XClose

UCL News

Home
Menu

Mobile DNA testing lab kick-starts biotechnology revolution

6 May 2016

A new mobile DNA testing lab designed by UCL graduates is promising to "revolutionise biotechnology in the same way that Apple did for computers".

Mobile DNA testing lab kick-starts biotechnology revolution

Bento Lab is the size and cost of a laptop and users can extract, copy and visualise DNA.

Co-founders Philipp Boeing and Bethan Wolfenden, who had the idea as UCL undergraduates, have raised over £150,000 in a Kickstarter campaign, far outreaching their goal of £40,000.

They launched the campaign to fund a manufacturing round after two years of prototyping a model built in collaboration with PhD researchers in UCL MakeSpace .

"It's taking some essential pieces of molecular lab equipment and putting them into an accessible format," Bento Lab co-founder Philipp Boeing explains. "We're trying to redesign the user experience around DNA analysis and make it much more affordable, so it can be used by lots of different people."

Bento Lab will enable people to carry out experiments like checking if their food contains genetically modified organisms (GMOs), extracting ancient DNA from a fossil, and testing their variation of the "athlete" gene.

Democratising genetics and molecular biology

By bringing DNA testing to a wider public, Bento Lab will engage people hands on with the ethical questions raised by genetics and molecular biology.

"We already live in a world where we can make three parent children and we have genetically modified foods, and cell lines that have been kept alive for a long long time, and this really stretches what the term life and nature actually means," says Wolfenden.
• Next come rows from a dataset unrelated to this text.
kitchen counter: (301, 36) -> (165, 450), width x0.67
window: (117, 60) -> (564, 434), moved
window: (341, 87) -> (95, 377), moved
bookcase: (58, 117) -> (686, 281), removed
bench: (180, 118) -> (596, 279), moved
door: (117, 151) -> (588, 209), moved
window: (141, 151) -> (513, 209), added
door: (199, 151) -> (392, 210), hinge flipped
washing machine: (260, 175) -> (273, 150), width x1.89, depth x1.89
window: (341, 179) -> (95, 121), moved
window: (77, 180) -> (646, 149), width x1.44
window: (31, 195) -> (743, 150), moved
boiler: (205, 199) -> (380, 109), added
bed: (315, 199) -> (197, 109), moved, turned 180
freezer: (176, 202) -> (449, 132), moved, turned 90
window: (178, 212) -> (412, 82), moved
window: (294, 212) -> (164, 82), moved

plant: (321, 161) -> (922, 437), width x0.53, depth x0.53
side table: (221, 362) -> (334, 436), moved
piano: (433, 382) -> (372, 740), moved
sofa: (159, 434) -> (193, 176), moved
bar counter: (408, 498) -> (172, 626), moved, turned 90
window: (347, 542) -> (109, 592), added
Questions raised by such developments affect us all and Wolfenden says "one of our aims with the project is engaging people from all kinds of audiences with those complex questions."

But currently the technology is inaccessible and expensive. "We felt that it was so great that there was the BBC micro:bit and the Raspberry Pi computer engaging lots of people in computing, and Arduino is doing a similar thing in electronics. We felt the same thing was missing from molecular biology," says Boeing.
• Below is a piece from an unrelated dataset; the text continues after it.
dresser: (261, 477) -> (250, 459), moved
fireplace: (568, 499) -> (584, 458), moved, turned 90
The lab contains a thermocycler, centrifuge and illuminated gel unit, in an elegant white box designed to be "small and cute".

Engaging with makers and citizen scientists

"Of course at first it was very grand and then it became very simple," says Boeing. After winning a UCL Bright Ideas award, he and Wolfenden, who is currently a UCL Biosciences PhD researcher, tested out their idea with a "make pretend" Bento Lab at the Maker Faire Rome. "We just had conversations with people for three days about what they might do with this lab if we had built it."

They say they are inspired by the maker movement and citizen science. "It's problematic when our devices that we buy are becoming more and more complex and closed down and we don't really own them anymore," Boeing says of maker culture, and he points to citizen science projects that are "very political and involved", such as monitoring noise pollution around Heathrow.

Bento Lab will use the extra money from their Kickstarter campaign for additions including a Bento Lab Mobile and Web platform for users to share experiments, and piloting hands-on genetics teaching in classrooms.

"We're providing a starter kit for beginners, which also engages with ethical concerns and responsibilities of being a well-rounded citizen scientist," says Boeing. "We want to enable those who are really interested in genetics to have a relationship with it in a meaningful and responsible way."